At last it is conceivable that something like Faith in the City can be produced, a call of both church and nation to action on behalf of the present and yet to be born children of our nation. It will be a review of substance and excellence drawing together the many different strands that go to make a child-friendly or unfriendly social and physical environment.

A few years ago this would not have been possible. We did not have the theological muscle to engage in the task. Now the time is ripe. Those of us who have read Chapter Two of Lost Ikons, by Rowan Williams, Archbishop of Canterbury, know that he has seen deeply into the current dilemmas we are encountering as we try to understand childhood in a changing world.

I have tried, with I fear, much untidiness and many loose ends, and non-sequiturs, to sketch just some of the potential treasure that we as Christians, are heirs to. The simple division of the paper into three parts: the biblical heritage; our current practical resources; and the growing reality and potential of Child Theology as it works at the interfaces of several child-related discourses and debates, may provide a practical resource for further reflection and work.

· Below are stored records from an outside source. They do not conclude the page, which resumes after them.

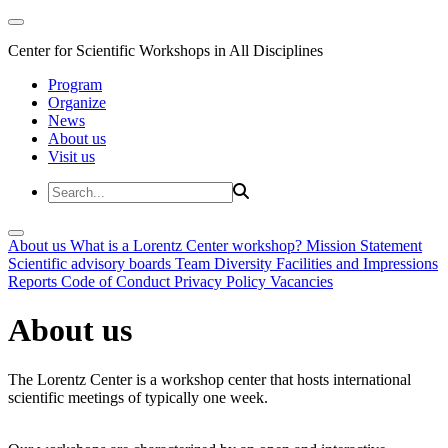
Center for Scientific Workshops in All Disciplines
Program
Organize
News
About us
Visit us
About us
What is a Lorentz Center workshop?
Mission Statement
Scientific advisory boards
Team
Diversity
Facilities and Impressions
Reports
Code of Conduct
Privacy Policy
Vacancies
About us
The Lorentz Center is a workshop center that hosts international
scientific meetings of typically one week.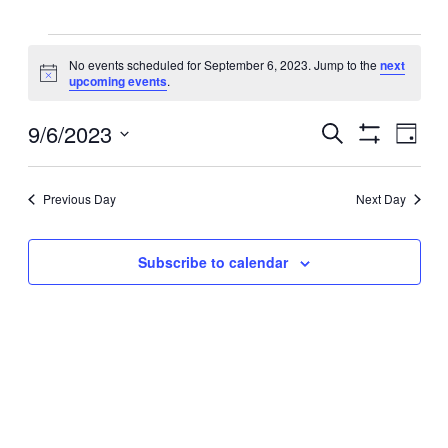
Events
No events scheduled for September 6, 2023. Jump to the
next
Notice
upcoming events
.
for
Events
9/6/2023
September
Even
Search
Day
View
Search
Show
Select
Filters
Navig
6,
and
date.
Views
Previous Day
Next Day
2023
Navigation
Subscribe to calendar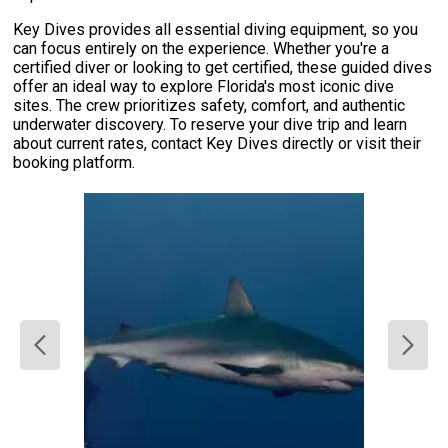
Key Dives provides all essential diving equipment, so you
can focus entirely on the experience. Whether you're a
certified diver or looking to get certified, these guided dives
offer an ideal way to explore Florida's most iconic dive
sites. The crew prioritizes safety, comfort, and authentic
underwater discovery. To reserve your dive trip and learn
about current rates, contact Key Dives directly or visit their
booking platform.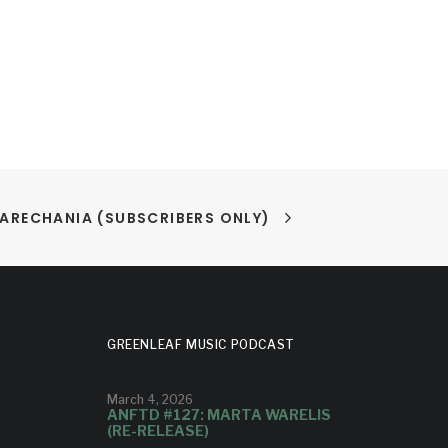
ARECHANIA (SUBSCRIBERS ONLY)
GREENLEAF MUSIC PODCAST
March 4, 2026
ANFTD #127: MARTA WARELIS
(RE-RELEASE)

As I have pondered all this I have glimpsed again the glories of inheritance in Christ, and just how earthen we have been as individuals, parents, churches and organisations, what poor containers of His grace and glory. But I like you am immeasurably heartened when I am reminded that God has chosen the weak and lowly things of this world to be part of His redeeming mission. And I am beginning to have a dream that is not a million miles away from that of Martin Luther King’s. A dream of little black and white children walking hand in hand, boys and girls, parents and friends, old and young, taking pleasure from each other’s company, laughing and playing together, at peace with the natural world, caring for and enjoying God’s world. When children are judged by the content of their character not the designer label on their clothes. When they will grasp real rock as they clamber and climb, swim in fresh water rivers and streams, sail with the wind in their faces, no longer lured into believing that computer simulated copies will even begin to be substitutes.

It is a pale shadow of the biblical visions, but it is a start. And today we have taken the first faltering step towards making such dreams come true, and refusing to let the more soulless forces of our contemporary world squeeze children into their deforming moulds, and the more sinister forces continue to sacrifice them on the altars of their gods.